## Start SUPPLIED PASSAGE

# List of tests

## BinaryRankTestFor31x31Matrices test

This is the Binary Rank Test for 31x31 matrices. The leftmost 31 bits of 31 random integers from the test sequence are used to form a 31x31 binary matrix over the field {0,1}. The rank is determined. That rank can be from 0 to 31, but ranks< 28 are rare, and their counts are pooled with those for rank 28. Ranks are found for 40,000 such random matrices and a chisqu- are test is performed on counts for ranks 31,30,28 and <=28.

## BinaryRankTestFor32x32Matrices test

This is the Binary Rank Test for 32x32 matrices. A random 32x 32 binary matrix is formed, each row a 32-bit random integer. The rank is determined. That rank can be from 0 to 32, ranks less than 29 are rare, and their counts are pooled with those for rank 29. Ranks are found for 40,000 such random matrices and a chisquare test is performed on counts for ranks 32,31, 30 and <=29.

## BinaryRankTestFor6x8Matrices test

This is the Binary Rank Test for 6x8 matrices. From each of six random 32-bit integers from the generator under test, a specified byte is chosen, and the resulting six bytes form a 6x8 binary matrix whose rank is determined. That rank can be from 0 to 6, but ranks 0,1,2,3 are rare; their counts are pooled with those for rank 4. Ranks are found for 100,000 random matrices, and a chi-square test is performed on counts for ranks 6,5 and (0,...,4) (pooled together).

## BirthdaySpacings test

This is the Birthday Spacings Test. Choose m birthdays in a "year" of n days. List the spacings between the birthdays. Let j be the number of values that occur more than once in that list, then j is asymptotically Poisson distributed with mean m^3/(4n). Experience shows n must be quite large, say n>=2^18, for comparing the results to the Poisson distribution with that mean. This test uses n=2^24 and m=2^10, so that the underlying distribution for j is taken to be Poisson with lambda=2^30/(2^26)=16. A sample of 200 j's is taken, and a chi-square goodness of fit test provides a p value. The first test uses bits 1-24 (counting from the left) from integers in the specified file. Then the file is closed and reopened, then bits 2-25 of the same integers are used to provide birthdays, and so on to bits 9-32. Each set of bits provides a p-value, and the nine p-values provide a sample for a KSTEST.

## End SUPPLIED PASSAGE
## Start COLLECTED MATERIAL

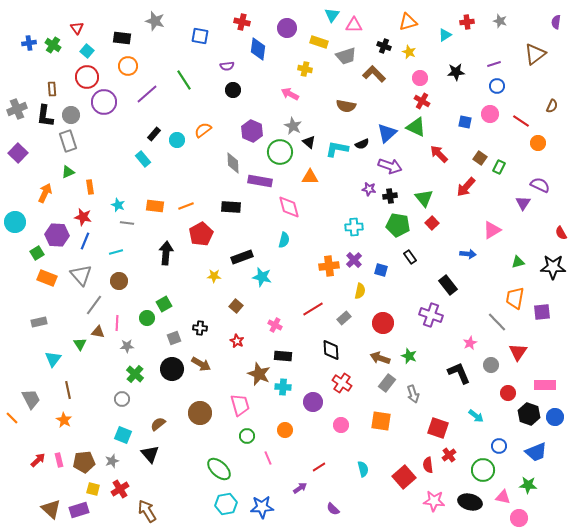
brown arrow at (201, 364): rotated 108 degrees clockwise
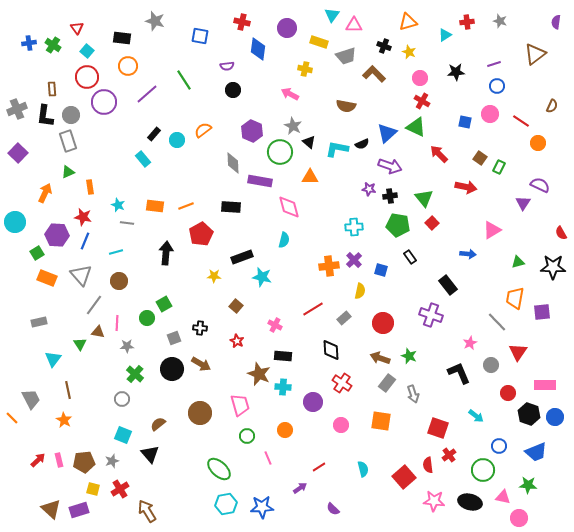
red arrow at (466, 187): rotated 120 degrees counterclockwise
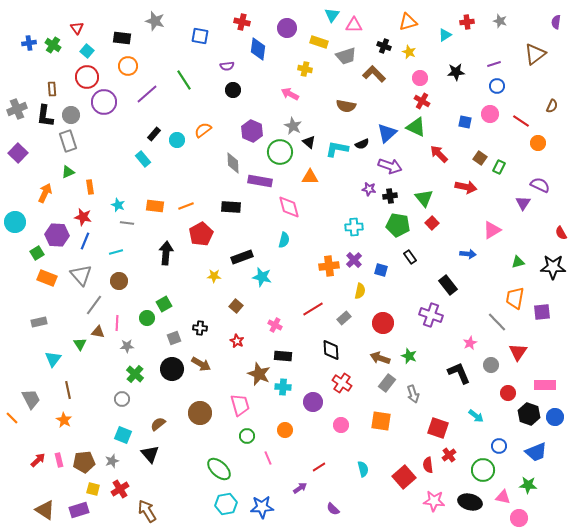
brown triangle at (51, 509): moved 6 px left, 1 px down; rotated 10 degrees counterclockwise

## End COLLECTED MATERIAL

● **TASK PROMPT**
Continue the passage describing statistical tests for random-number generators, picking up after its final sentence.

● **RESULT OF THE EXERCISE**
## Count1Bit test

This is part of the Count Test. It counts the bits, 0's and 1's. The sums and the differences are reported. The expection is 50%, each sum from total bits.

## Count2Bits test

This is part of the Count Test. It counts consecutive 2 bits. The sums and the differences are reported. The expection is 25%, each sum from total 2 bits.

## Count3Bits test

This is part of the Count Test. It counts consecutive 3 bits.

## Count4Bits test

This is part of the Count Test. It counts consecutive 4 bits. The sums and the differences are reported. The expection is 1/16, each sum from total 4 bits.

## Count8Bits test

This is part of the Count Test. It counts consecutive 8 bits. The sums and the differences are reported. The expection is 1/256, each sum from total 8 bits.

## Count16Bits test

This is part of the Count Test. It counts consecutive 16 bits.

## CountThe1s test

This is the Count-The-1's Test on a stream of bytes. Consider the file under test as a stream of bytes (four per 32 bit integer). Each byte can contain from 0 to 8 1's, with probabilities 1,8,28,56,70,56,28,8,1 over 256. Now let the stream of bytes provide a string of overlapping 5-letter words, each "letter" taking values A,B,C,D,E. The letters are determined by the number of 1's in a byte: 0,1,or 2 yield A, 3 yields B, 4 yields C, 5 yields D and 6,7 or 8 yield E. Thus we have a monkey at a typewriter hitting five keys with various probabilities (37,56,70,56,37 over 256). There are 5^5 possible 5-letter words, and from a string of 256,000 (overlapping ) 5-letter words, counts are made on the frequencies for each word. The quadratic form in the weak inverse of the covariance matrix of the cell counts provides a chisquare test: Q5-Q4, the difference of the naive Pearson sums of (OBS-EXP)^2/EXP on counts for 5- and 4-letter cell counts.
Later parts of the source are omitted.